Hey Guys I got a ? I'm going to school for criminal justice after I graduate would it be easier to take the civil service exam when I graduate? (I'll be 19) Am i better off getting the degree? I'll also be doing emt courses too. Any advice? you guys seem to know what your talking about. thanks


----------



## Guest (Mar 8, 2007)

A dergree isnt going to help you AT ALL getting on a civil service job.......


----------



## soxrock75 (Jul 26, 2004)

Sully88 said:


> Hey Guys I got a ? I'm going to school for criminal justice after I graduate would it be easier to take the civil service exam when I graduate? (I'll be 19) Am i better off getting the degree? I'll also be doing emt courses too. Any advice? you guys seem to know what your talking about. thanks


You can't take the test until you are 21 anyway.............


----------



## usaf1199a (Nov 28, 2005)

Rule #1.... you can finisn a degree ANYTIME, but a full-time Police Officer position may only be presented to you once. Good luck to you.


----------



## screamineagle (Jul 11, 2005)

Sniper said:


> A dergree isnt going to help you AT ALL getting on a civil service job.......


+1.


----------



## HELPMe (Dec 17, 2004)

You cant take the test until your 21. A degree is a good thing to have. Alot of the people on this board dont have above an associates so some have bias against getting a BS. Take it from someone who knows. Try getting your associates in CJ first. With that and experience as a dispatcher or some type of security firm you will then have a working knowledge to try and get on a college PD from a college PD you can try for a reserve officer position in a non civil service town. Get on full time in that non civil service town and you can then complete the full time academy and then move on to bigger and better things if you choose. The BS in civil service gives you a 20% pay increase. In non civil service towns it helps with hiring. So a BS doesnt hurt you. FYI almost every LE job is now requiring an Associates even campus police.


----------



## Inspector (Nov 13, 2006)

Degrees + military and/or experience = job and $$


----------



## pahapoika (Nov 5, 2006)

_Rule #1.... you can finish a degree ANYTIME, but a full-time Police Officer position may only be presented to you once. Good luck to you._

+1

keep taking the test , that's what they always told me.

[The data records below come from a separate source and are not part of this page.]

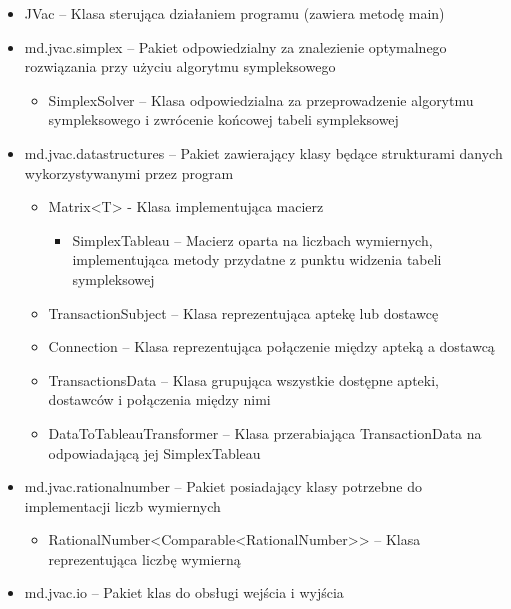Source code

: \documentclass[]{article}
\begin{document}
    \begin{itemize}
        \item
        JVac -- Klasa sterująca działaniem programu (zawiera metodę main)
        \item
        md.jvac.simplex -- Pakiet odpowiedzialny za znalezienie optymalnego
        rozwiązania przy użyciu algorytmu sympleksowego

        \begin{itemize}
            \item
            SimplexSolver -- Klasa odpowiedzialna za przeprowadzenie algorytmu
            sympleksowego i zwrócenie końcowej tabeli sympleksowej
        \end{itemize}
        \item
        md.jvac.datastructures -- Pakiet zawierający klasy będące strukturami
        danych wykorzystywanymi przez program

        \begin{itemize}
            \item
            Matrix\textless{}T\textgreater{} - Klasa implementująca macierz

            \begin{itemize}
                \item
                SimplexTableau -- Macierz oparta na liczbach wymiernych,
                implementująca metody przydatne z punktu widzenia tabeli
                sympleksowej
            \end{itemize}
            \item
            TransactionSubject -- Klasa reprezentująca aptekę lub dostawcę
            \item
            Connection -- Klasa reprezentująca połączenie między apteką a
            dostawcą
            \item
            TransactionsData -- Klasa grupująca wszystkie dostępne apteki,
            dostawców i połączenia między nimi
            \item
            DataToTableauTransformer -- Klasa przerabiająca TransactionData na
            odpowiadającą jej SimplexTableau
        \end{itemize}
        \item
        md.jvac.rationalnumber -- Pakiet posiadający klasy potrzebne do
        implementacji liczb wymiernych

        \begin{itemize}
            \item
            RationalNumber\textless{}Comparable\textless{}RationalNumber\textgreater{}\textgreater{}
            -- Klasa reprezentująca liczbę wymierną
        \end{itemize}
        \item
        md.jvac.io -- Pakiet klas do obsługi wejścia i wyjścia


\end{itemize}
\end{document}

another thought is a hitch in the service might be mandatory to compete with all the combat veterans coming home , but you can still take the test while enlisted. good luck


----------



## federal officer (Jan 1, 2006)

Is your dad on the job or brothers or uncles that seems to help atleast in Attleboro it does.


----------



## extraining guy (Jul 31, 2005)

USMCMP5811 said:


> Finish your degree and then join the Military for a few years until you are old enough to take the test.


And try not to get blown up, shot, have your legs blown off or come back crazy.


----------